(Hardware design source files):

-*-

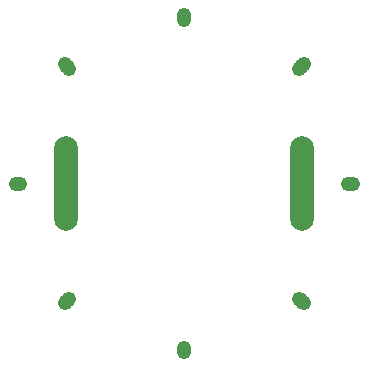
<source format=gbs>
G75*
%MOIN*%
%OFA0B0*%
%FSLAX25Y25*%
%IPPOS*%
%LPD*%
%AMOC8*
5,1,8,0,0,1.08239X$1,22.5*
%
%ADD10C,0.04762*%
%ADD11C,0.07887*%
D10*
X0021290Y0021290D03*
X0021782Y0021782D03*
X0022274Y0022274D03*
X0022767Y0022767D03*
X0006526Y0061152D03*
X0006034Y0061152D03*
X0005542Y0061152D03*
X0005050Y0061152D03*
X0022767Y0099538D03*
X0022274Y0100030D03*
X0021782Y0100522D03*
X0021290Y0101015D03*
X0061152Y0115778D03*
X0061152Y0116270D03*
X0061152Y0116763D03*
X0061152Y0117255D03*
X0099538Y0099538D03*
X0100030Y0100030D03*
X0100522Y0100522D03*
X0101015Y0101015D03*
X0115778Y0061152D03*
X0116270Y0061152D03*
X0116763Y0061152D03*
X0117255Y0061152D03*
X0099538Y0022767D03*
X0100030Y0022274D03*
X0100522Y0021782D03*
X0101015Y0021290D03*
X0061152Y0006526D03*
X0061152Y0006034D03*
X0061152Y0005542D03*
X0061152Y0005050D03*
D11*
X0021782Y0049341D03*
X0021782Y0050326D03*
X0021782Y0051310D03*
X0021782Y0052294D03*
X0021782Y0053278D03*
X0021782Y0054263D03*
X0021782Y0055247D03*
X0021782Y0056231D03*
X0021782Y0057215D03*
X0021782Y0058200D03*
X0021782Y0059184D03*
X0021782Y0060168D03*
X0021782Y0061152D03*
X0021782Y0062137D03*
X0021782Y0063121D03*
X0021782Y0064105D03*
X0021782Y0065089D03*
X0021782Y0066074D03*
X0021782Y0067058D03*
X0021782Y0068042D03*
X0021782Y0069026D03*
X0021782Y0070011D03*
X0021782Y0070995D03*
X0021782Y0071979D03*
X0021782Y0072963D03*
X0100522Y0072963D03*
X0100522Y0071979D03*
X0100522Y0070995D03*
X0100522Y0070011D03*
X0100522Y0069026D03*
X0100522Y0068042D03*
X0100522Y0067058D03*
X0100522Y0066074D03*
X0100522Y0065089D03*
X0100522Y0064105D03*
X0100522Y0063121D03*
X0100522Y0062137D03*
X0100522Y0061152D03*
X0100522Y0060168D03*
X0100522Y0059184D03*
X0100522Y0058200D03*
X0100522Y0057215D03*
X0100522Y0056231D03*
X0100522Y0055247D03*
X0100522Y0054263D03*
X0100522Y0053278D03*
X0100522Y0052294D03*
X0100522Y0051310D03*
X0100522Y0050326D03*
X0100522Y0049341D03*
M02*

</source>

-*-

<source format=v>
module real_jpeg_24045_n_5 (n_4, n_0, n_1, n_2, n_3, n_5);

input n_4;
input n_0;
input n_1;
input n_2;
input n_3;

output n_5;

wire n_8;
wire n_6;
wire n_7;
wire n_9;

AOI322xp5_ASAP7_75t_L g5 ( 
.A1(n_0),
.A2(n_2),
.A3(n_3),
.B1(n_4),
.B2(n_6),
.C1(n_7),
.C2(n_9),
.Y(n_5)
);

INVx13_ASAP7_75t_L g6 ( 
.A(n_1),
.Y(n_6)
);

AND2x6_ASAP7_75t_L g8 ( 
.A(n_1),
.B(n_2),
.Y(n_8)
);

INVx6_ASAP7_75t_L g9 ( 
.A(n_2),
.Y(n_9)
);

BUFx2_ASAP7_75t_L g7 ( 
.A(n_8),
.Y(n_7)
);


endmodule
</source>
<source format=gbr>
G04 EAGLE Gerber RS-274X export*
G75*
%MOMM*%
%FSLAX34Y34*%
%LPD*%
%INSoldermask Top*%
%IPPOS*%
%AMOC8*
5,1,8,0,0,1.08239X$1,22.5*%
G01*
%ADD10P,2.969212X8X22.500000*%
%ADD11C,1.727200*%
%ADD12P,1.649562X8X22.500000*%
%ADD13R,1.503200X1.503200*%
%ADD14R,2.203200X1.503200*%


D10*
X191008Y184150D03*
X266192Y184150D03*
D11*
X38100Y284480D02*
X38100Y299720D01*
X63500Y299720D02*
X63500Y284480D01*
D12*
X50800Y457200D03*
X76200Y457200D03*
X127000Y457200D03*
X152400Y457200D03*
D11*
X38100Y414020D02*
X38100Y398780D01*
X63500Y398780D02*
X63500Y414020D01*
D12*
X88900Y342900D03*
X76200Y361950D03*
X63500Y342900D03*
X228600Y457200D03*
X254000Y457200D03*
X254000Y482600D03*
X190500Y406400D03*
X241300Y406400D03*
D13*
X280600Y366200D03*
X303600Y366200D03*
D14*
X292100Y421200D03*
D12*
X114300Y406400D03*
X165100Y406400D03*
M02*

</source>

-*-

(What to work on): Of the entries above, repeat exactly the lines from the line with "<source format=gbs>" through the line with "X0021782Y0056231D03*", both of them included.

(Result for this exercise):
<source format=gbs>
G75*
%MOIN*%
%OFA0B0*%
%FSLAX25Y25*%
%IPPOS*%
%LPD*%
%AMOC8*
5,1,8,0,0,1.08239X$1,22.5*
%
%ADD10C,0.04762*%
%ADD11C,0.07887*%
D10*
X0021290Y0021290D03*
X0021782Y0021782D03*
X0022274Y0022274D03*
X0022767Y0022767D03*
X0006526Y0061152D03*
X0006034Y0061152D03*
X0005542Y0061152D03*
X0005050Y0061152D03*
X0022767Y0099538D03*
X0022274Y0100030D03*
X0021782Y0100522D03*
X0021290Y0101015D03*
X0061152Y0115778D03*
X0061152Y0116270D03*
X0061152Y0116763D03*
X0061152Y0117255D03*
X0099538Y0099538D03*
X0100030Y0100030D03*
X0100522Y0100522D03*
X0101015Y0101015D03*
X0115778Y0061152D03*
X0116270Y0061152D03*
X0116763Y0061152D03*
X0117255Y0061152D03*
X0099538Y0022767D03*
X0100030Y0022274D03*
X0100522Y0021782D03*
X0101015Y0021290D03*
X0061152Y0006526D03*
X0061152Y0006034D03*
X0061152Y0005542D03*
X0061152Y0005050D03*
D11*
X0021782Y0049341D03*
X0021782Y0050326D03*
X0021782Y0051310D03*
X0021782Y0052294D03*
X0021782Y0053278D03*
X0021782Y0054263D03*
X0021782Y0055247D03*
X0021782Y0056231D03*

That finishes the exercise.